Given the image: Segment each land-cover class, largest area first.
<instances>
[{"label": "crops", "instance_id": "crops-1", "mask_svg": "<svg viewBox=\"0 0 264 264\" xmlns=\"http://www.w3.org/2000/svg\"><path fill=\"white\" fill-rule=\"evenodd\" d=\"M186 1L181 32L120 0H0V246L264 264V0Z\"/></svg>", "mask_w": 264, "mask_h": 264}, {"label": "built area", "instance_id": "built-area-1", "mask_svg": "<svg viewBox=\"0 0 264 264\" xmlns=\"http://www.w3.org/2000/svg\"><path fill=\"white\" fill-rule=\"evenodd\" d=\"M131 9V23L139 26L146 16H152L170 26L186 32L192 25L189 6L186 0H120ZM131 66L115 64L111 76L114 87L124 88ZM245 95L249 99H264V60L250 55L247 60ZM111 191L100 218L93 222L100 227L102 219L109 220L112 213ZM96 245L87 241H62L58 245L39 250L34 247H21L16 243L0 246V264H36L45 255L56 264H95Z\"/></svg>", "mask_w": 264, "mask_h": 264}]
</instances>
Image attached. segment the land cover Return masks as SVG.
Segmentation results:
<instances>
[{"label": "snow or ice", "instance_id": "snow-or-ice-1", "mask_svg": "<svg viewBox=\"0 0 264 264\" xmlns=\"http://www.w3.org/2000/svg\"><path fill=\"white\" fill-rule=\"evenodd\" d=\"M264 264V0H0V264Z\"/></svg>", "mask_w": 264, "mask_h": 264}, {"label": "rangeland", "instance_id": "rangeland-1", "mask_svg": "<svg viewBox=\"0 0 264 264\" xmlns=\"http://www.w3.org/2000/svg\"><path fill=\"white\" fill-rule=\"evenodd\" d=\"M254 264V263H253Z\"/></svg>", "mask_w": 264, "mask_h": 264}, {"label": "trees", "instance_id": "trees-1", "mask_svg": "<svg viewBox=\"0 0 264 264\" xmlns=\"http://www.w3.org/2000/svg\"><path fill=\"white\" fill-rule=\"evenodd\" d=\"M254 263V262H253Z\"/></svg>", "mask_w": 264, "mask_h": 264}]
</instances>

■ ■ ■ ■ ■

Task prompt
State how many lines in the entries above contain the string "cover", with letter case taken into account. Give only the number.

Reply to the exercise
2